## Texte fourni
Dans ce cadre, l'Accord interinstitutionnel du 25 mai 1999 entre le Parlement, le Conseil et la Commission (JO L 136 du 31 mai 1999) prévoit que la responsabilité de l'Office européen de lutte antifraude (OLAF) s'étend, au-delà de la protection des intérêts financiers de la Communauté, à l'ensemble des activités liées à la sauvegarde d'intérêts communautaires contre des comportements irréguliers susceptibles de poursuites administratives ou pénales. L'OLAF est donc le point de contact indiqué pour un fonctionnaire qui a pris connaissance de faits qui permettent de présumer des abus graves pouvant nuire aux intérêts de la Communauté.

La protection des informateurs était également inscrite dans le plan d'action portant réforme de la Commission (COM/2000/0010 def. — Vol. II), qui prévoyait, sous le chapitre IV, XX, la série d'actions suivantes:

« Action 46: Détermination des droits et obligations régissant la communication de manquements et la protection des personnes qui communiquent de tels faits dans le cadre des procédures en vigueur, par la filière interne, à leur supérieur hiérarchique direct, au secrétaire général et à l'OLAF.

Action 47: Au-delà des procédures existantes, définition de la filière externe de communication et protection des informateurs et des personnes suspectées.

## Énoncé
Reprenez le texte sur la protection des informateurs à la Commission européenne juste après sa dernière phrase, sans rien y changer.

## Données enregistrées
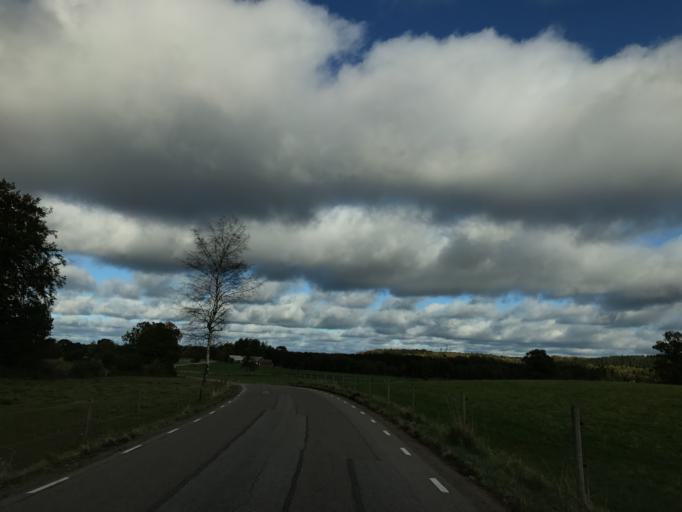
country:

## Corrigé
Action 48: Examen de la nécessité de modifier les instruments juridiques créant l'OLAF et le statut.

Action 49: Sur la base de la structure existante, création d'un service central de médiation chargé de fournir une aide supplémentaire et de constituer un point de contact dans les cas qui ne concernent pas des fraudes ou actions présumées affectant les intérêts financiers de la Communauté. »

Dans le cadre de sa stratégie en matière de réformes administratives, la Commission a adopté, le 4 avril 2002, une décision spécifique à ce sujet (C/2002/845 du 4 avril 2002). Cette décision complétait le cadre législatif existant et permettait, sous certaines conditions, le signalement d'indices d'irrégularités graves à une instance extérieure à la Commission. Les fonctionnaires qui remplissent les conditions nécessaires seront protégés contre les effets négatifs de leur action. La décision s'appliquera tant que l'on n'aura pas apporté au Statut les modifications nécessaires pour que la réglementation puisse être déclarée contraignante pour les fonctionnaires de toutes les institutions européennes.

C) Les Nations unies

En 2000, l'Assemblée générale des Nations unies a chargé un comité ad hoc d'élaborer un instrument juridique international de lutte contre la corruption, à savoir la future Convention des Nations unies contre la corruption. Le 31 octobre 2003, un texte a été adopté par le biais de la résolution A/RES/58/4. Dès qu'il sera applicable, ce texte aura des conséquences majeures pour ce qui est de la lutte internationale contre la corruption.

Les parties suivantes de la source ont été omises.